Can You Prove Anything with Statistics?

Some people say ‘you can prove anything with statistics’. It doesn’t seem like a very intelligent or constructive observation – but perhaps they’re onto something.

In a paper published in Proceedings of the National Academy of Sciences, Nate Breznau and colleagues outline an intriguing study where teams of social scientists tested the same hypothesis using the same data, but got radically different results. Here’s how it worked.

Seventy-three teams of social scientists were invited to take part. The aim of the study was to gauge the extent to which idiosyncratic decisions by researchers influence the results of their statistical analyses. All teams were given the same data and asked to test the same hypothesis, namely “that greater immigration reduces support for social policies among the public”.

After analysing the data, each team submitted their results, along with details of the models they had run. The researchers behind the study examined all the models and identified 107 different analytical decisions. These comprised things like which variables were included, which type of model was used and whether any data were excluded.

They then performed their own analysis to see whether variation in teams’ results could be explained by the analytical decisions they had made. Did teams that included the same variables get similar results? Did teams that used the same type of models get similar results? Etcetera.

First things first, though. How similar were teams’ results overall? Did most of them find support for the hypothesis “that greater immigration reduces support for social policies among the public”?

The answer is shown in the chart below. Each coloured dash represents a different statistical estimate submitted by one of the teams. (There are more than 73 because some teams submitted more than one.) The horizontal axis ranks the estimates from smallest to largest. The vertical axis indicates their exact size and whether they are positive or negative.

Teams’ results ranged from large and negative to large and positive.

As you can see, teams’ results were highly dissimilar. Some submitted moderately large negative effects (shown in yellow); some submitted null results (shown in grey); and some submitted moderately large positive effects (shown in purple).

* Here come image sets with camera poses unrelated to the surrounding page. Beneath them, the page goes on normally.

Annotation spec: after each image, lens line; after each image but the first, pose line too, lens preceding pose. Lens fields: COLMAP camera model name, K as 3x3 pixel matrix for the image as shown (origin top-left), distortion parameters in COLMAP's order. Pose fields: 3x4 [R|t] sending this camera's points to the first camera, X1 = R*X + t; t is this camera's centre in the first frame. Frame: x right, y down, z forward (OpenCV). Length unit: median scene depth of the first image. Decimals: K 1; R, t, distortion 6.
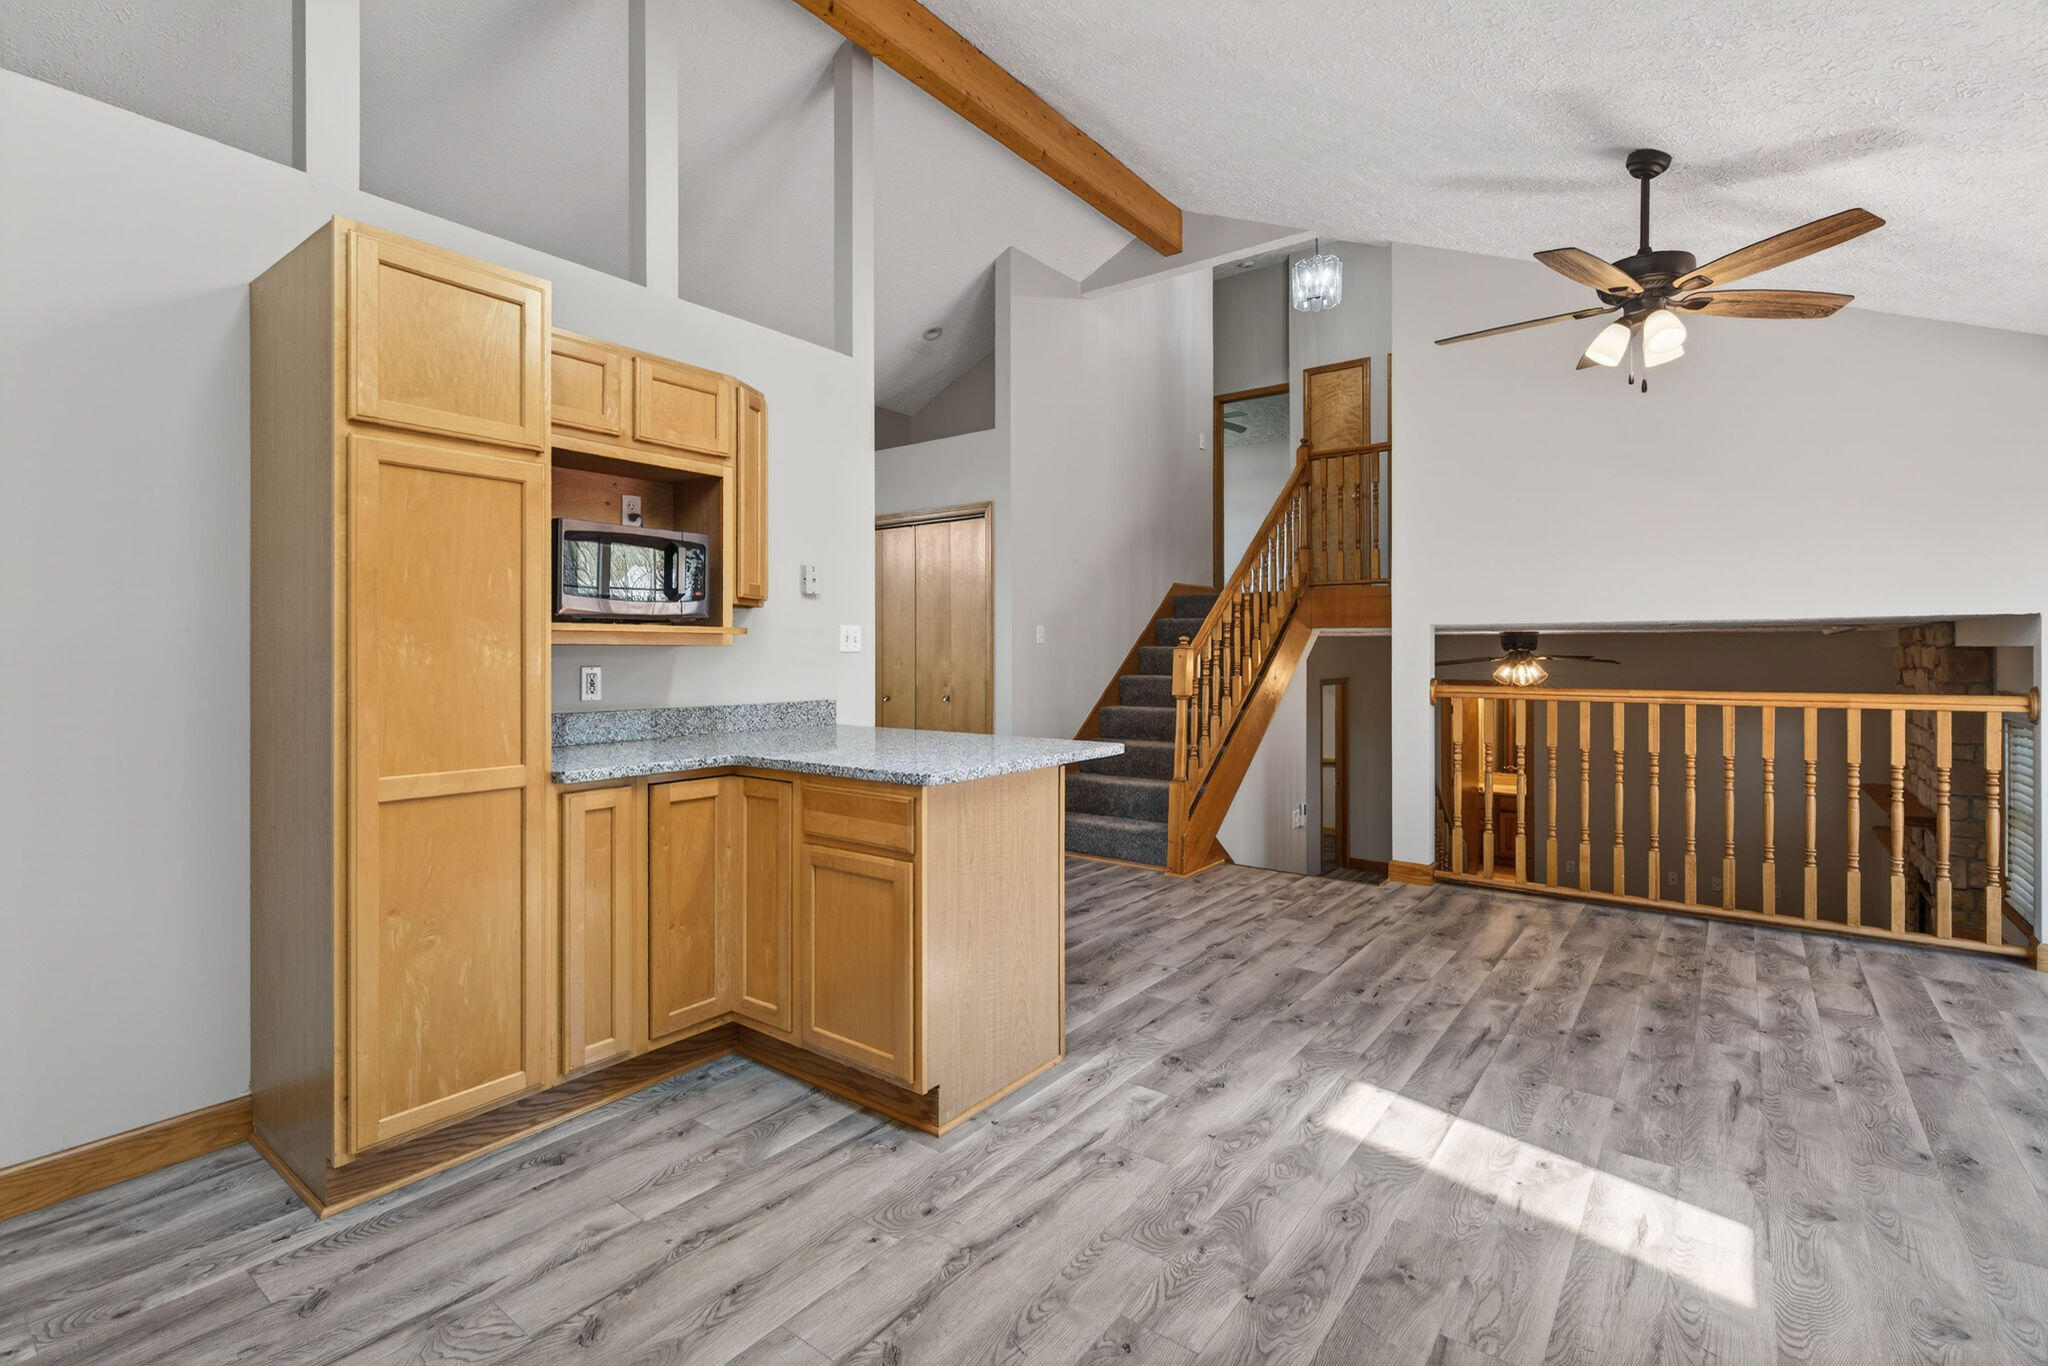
lens RADIAL K [[928.2, 0, 1009.9], [0, 928.2, 654.5], [0, 0, 1]] dist [-0.000805, 0.000561]
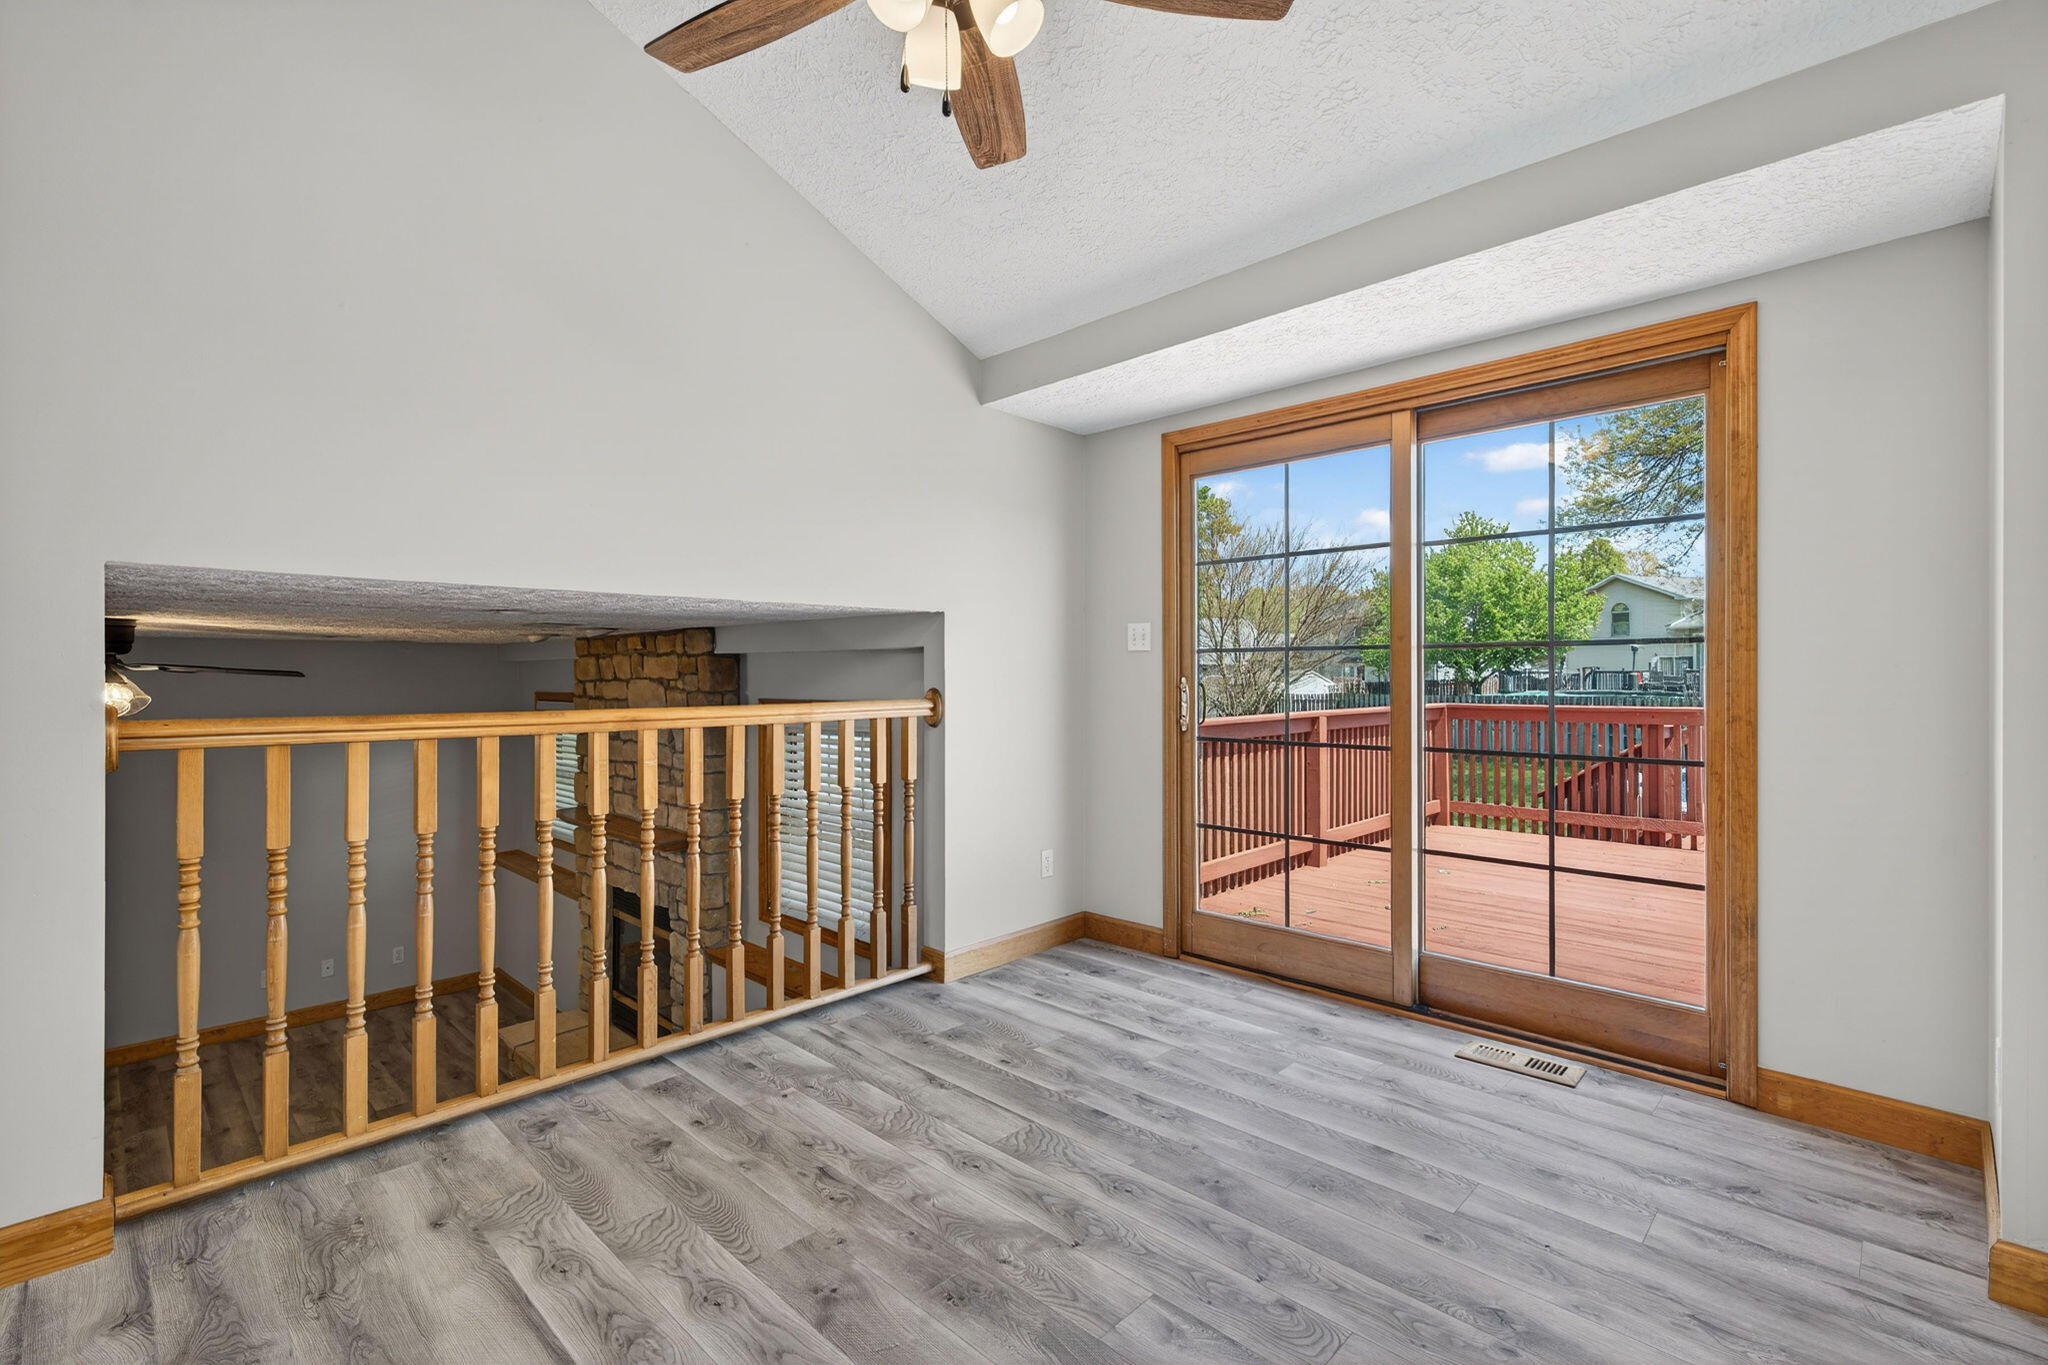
lens RADIAL K [[915.3, 0, 1024.0], [0, 915.3, 682.5], [0, 0, 1]] dist [-0.000783, 0.000934]
pose [[0.108105, -0.002494, 0.994136, 0.199266], [0.003823, 0.999991, 0.002093, 0.031444], [-0.994132, 0.003574, 0.108114, 0.934982]]
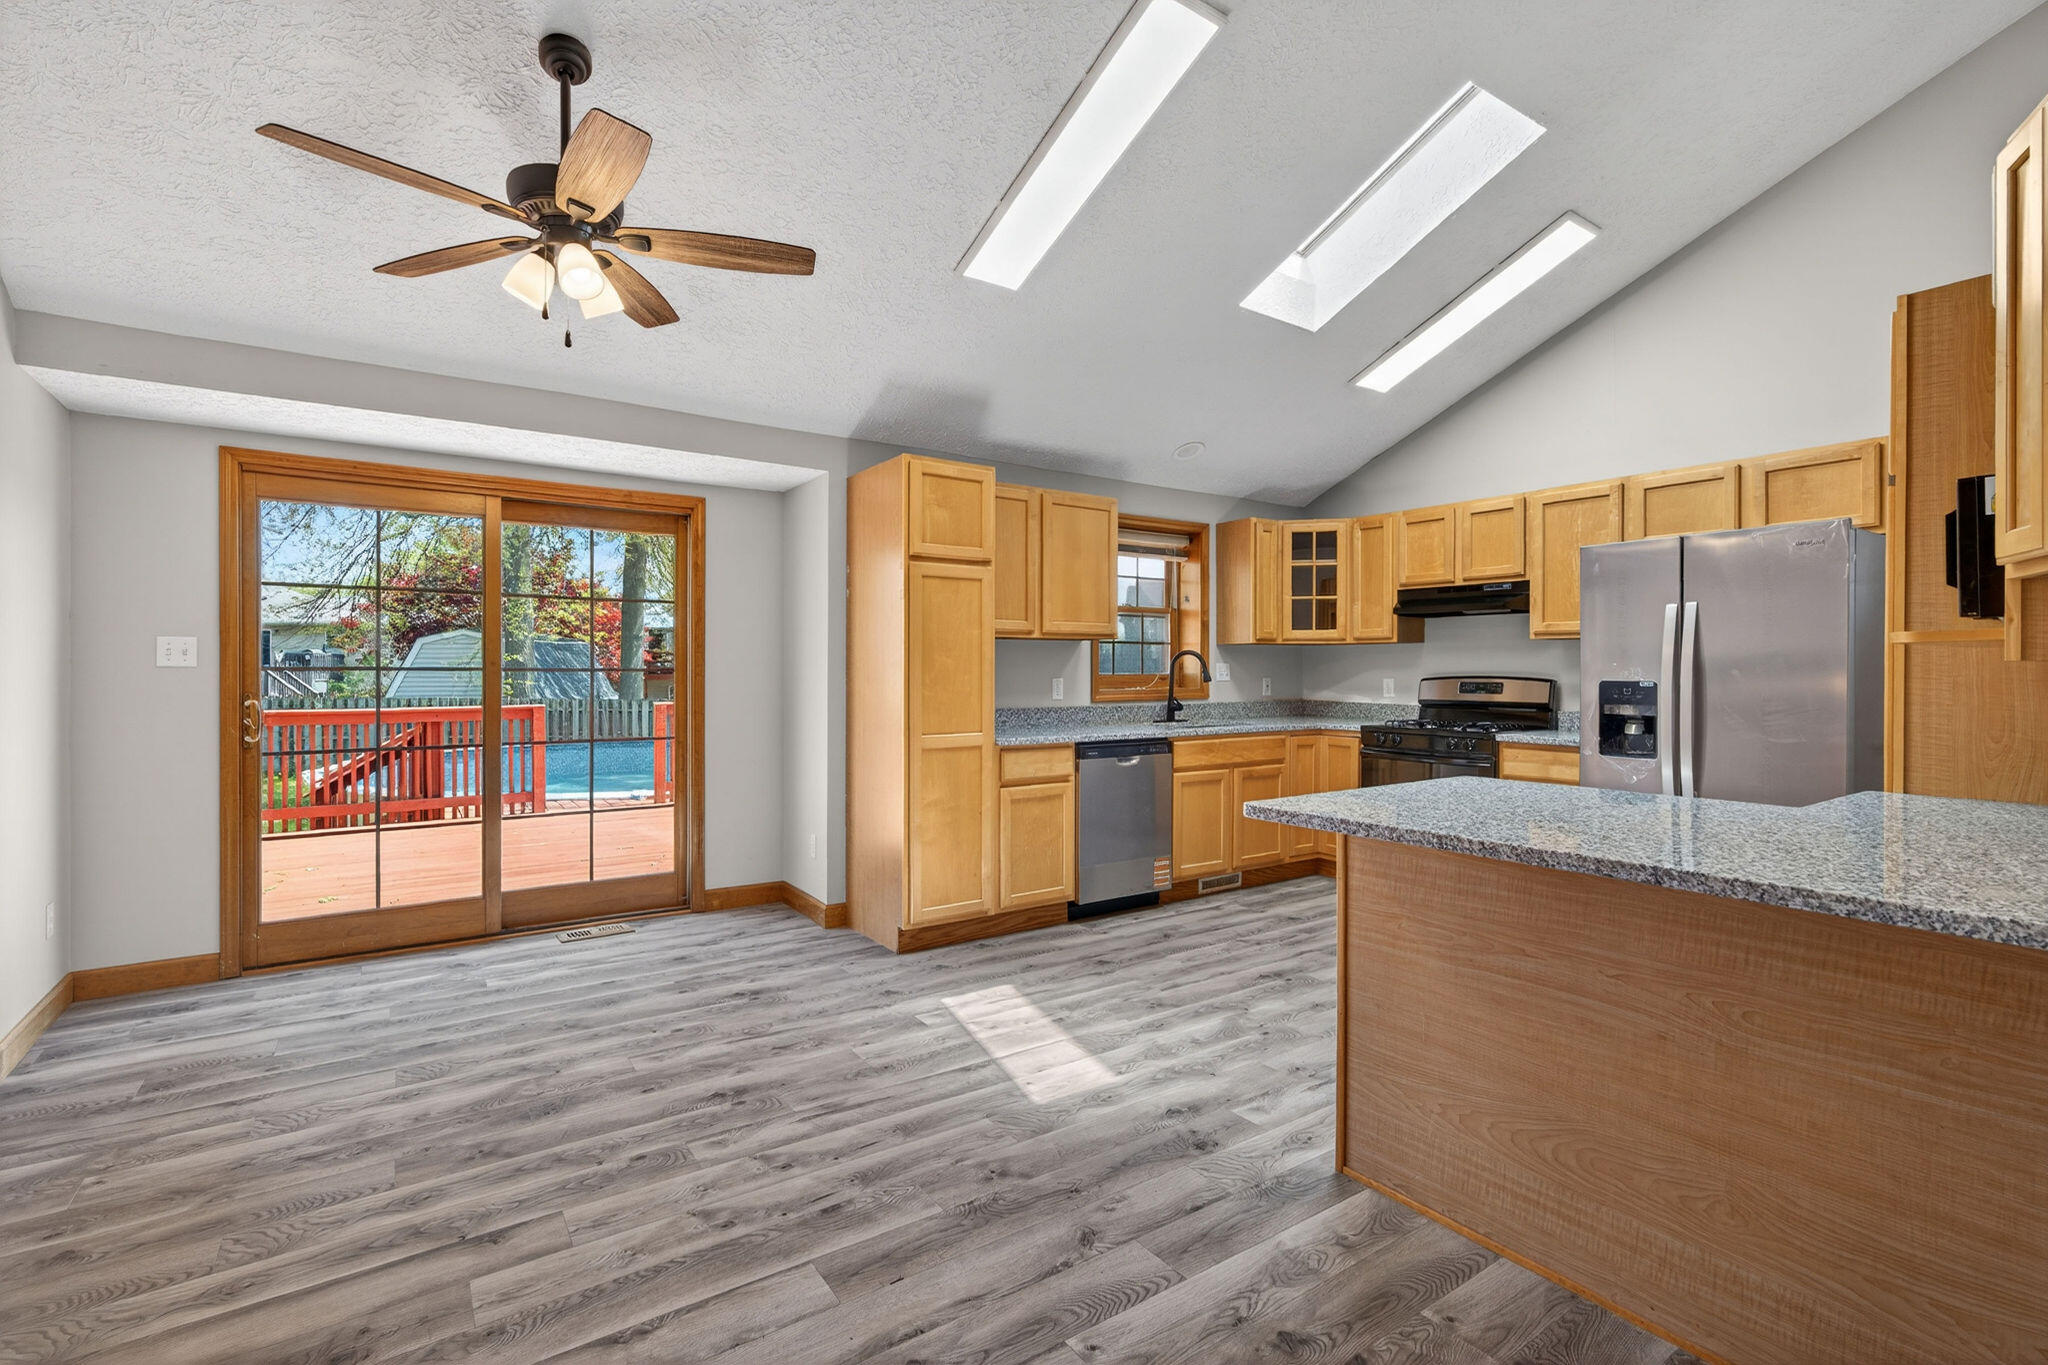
lens RADIAL K [[930.3, 0, 1036.0], [0, 930.3, 673.0], [0, 0, 1]] dist [0.000390, 0.000203]
pose [[-0.957601, -0.001009, 0.288096, 0.070042], [-0.000157, 0.999996, 0.002979, -0.001985], [-0.288098, 0.002808, -0.957597, 1.708306]]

In other words, there was absolutely no consensus as to whether greater immigration reduces support for social policies. Some teams found that it does; others found that it doesn’t; and still others reported mixed results. This was despite the fact that all teams had exactly the same data.

Were Breznau and colleagues able to explain variation in teams’ results with reference to the analytical decisions they made?

The answer is shown in the chart below. Each of the four bars represents a different way of measuring the variation in teams’ results. Colours represent different explanatory factors – analytical decisions are shown in green. (Breznau and colleagues also checked to see whether things like researcher characteristics mattered.)

As you can see, the vast majority of variation in teams’ results went unexplained. When you think about it, this is a remarkable finding. Social scientists tested the same hypothesis using the same data, and got radically different results. Yet the analytical decisions they made don’t seem to explain why they got such different results.

What else could explain it? Here’s a quote from the paper:

Researchers must make analytical decisions so minute that they often do not even register as decisions. Instead, they go unnoticed as nondeliberate actions following ostensibly standard operating procedures. Our study shows that, when taken as a whole, these hundreds of decisions combine to be far from trivial.

Social scientists have plenty of reasons to feel humble. Breznau and colleagues just gave them one more.

Stop Press: Breznau and colleagues’ paper has been criticised for overstating the variation in teams’ results. Maya Mathur and colleagues point out that 90% of the standardised effect sizes were between –0.037 and 0.037, suggesting a consensus of little or no effect.